▶ Records for processing
★ ★ ★ ★ ★ ★ ★

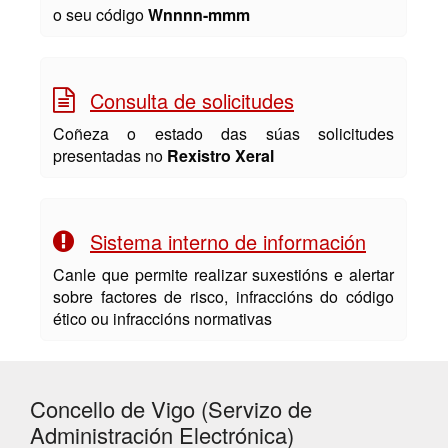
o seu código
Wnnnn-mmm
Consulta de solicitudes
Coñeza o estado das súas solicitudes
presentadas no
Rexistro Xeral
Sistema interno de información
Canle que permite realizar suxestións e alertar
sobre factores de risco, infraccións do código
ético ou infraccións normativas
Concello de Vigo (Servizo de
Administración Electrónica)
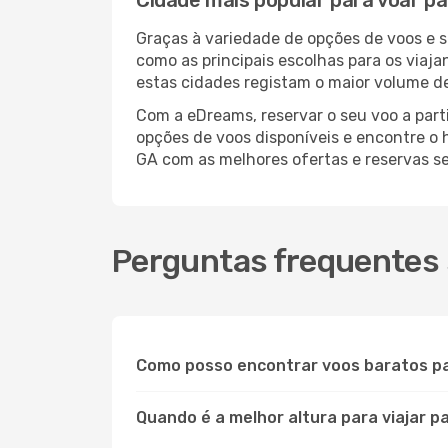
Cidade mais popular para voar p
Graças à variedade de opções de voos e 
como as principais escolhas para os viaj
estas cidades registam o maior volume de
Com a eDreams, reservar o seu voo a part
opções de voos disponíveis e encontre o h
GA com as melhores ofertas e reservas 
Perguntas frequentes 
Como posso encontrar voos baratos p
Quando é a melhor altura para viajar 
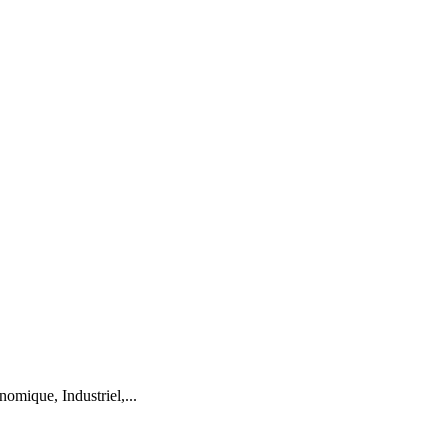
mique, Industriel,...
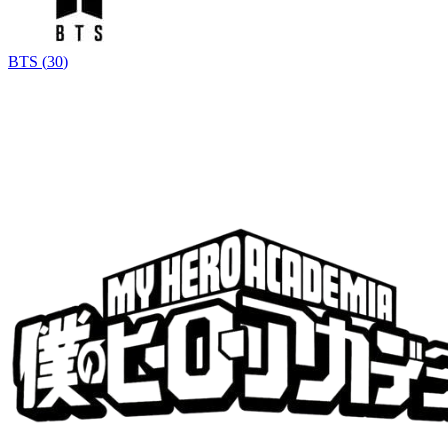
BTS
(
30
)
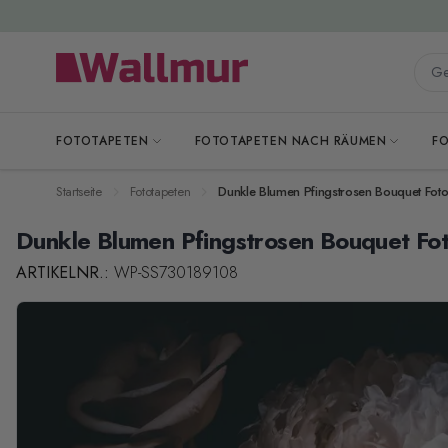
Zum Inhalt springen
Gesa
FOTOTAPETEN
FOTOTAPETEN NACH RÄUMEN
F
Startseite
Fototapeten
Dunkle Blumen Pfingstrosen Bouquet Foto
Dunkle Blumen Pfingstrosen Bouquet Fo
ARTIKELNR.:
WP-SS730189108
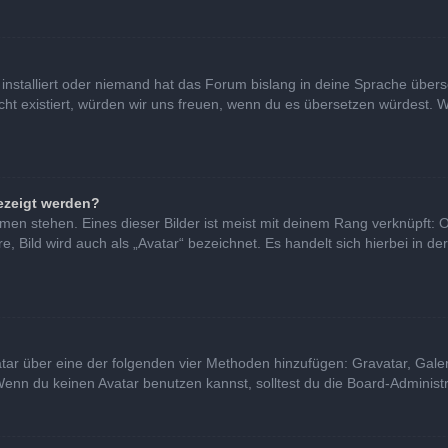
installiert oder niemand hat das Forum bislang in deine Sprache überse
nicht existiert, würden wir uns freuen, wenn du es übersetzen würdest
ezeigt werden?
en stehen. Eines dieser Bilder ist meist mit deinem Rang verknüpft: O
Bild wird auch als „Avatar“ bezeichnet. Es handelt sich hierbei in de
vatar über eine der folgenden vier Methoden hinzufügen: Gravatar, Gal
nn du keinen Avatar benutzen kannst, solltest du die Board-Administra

★ ★ ★ ★ ★ ★ ★

Please print the data above in its entirety, exactly, but without any picture.

▶ Response to the exercise
o seu código
Wnnnn-mmm
Consulta de solicitudes
Coñeza o estado das súas solicitudes
presentadas no
Rexistro Xeral
Sistema interno de información
Canle que permite realizar suxestións e alertar
sobre factores de risco, infraccións do código
ético ou infraccións normativas
Concello de Vigo (Servizo de
Administración Electrónica)
Cidade mais popular para voar p
Graças à variedade de opções de voos e 
como as principais escolhas para os viaj
estas cidades registam o maior volume de
Com a eDreams, reservar o seu voo a part
opções de voos disponíveis e encontre o h
GA com as melhores ofertas e reservas 
Perguntas frequentes 
Como posso encontrar voos baratos p
Quando é a melhor altura para viajar 
mique, Industriel,...
BTS
(
30
)
Zum Inhalt springen
Gesa
FOTOTAPETEN
FOTOTAPETEN NACH RÄUMEN
F
Startseite
Fototapeten
Dunkle Blumen Pfingstrosen Bouquet Foto
Dunkle Blumen Pfingstrosen Bouquet Fo
ARTIKELNR.:
WP-SS730189108
installiert oder niemand hat das Forum bislang in deine Sprache überse
nicht existiert, würden wir uns freuen, wenn du es übersetzen würdest
ezeigt werden?
en stehen. Eines dieser Bilder ist meist mit deinem Rang verknüpft: O
Bild wird auch als „Avatar“ bezeichnet. Es handelt sich hierbei in de
vatar über eine der folgenden vier Methoden hinzufügen: Gravatar, Gal
nn du keinen Avatar benutzen kannst, solltest du die Board-Administra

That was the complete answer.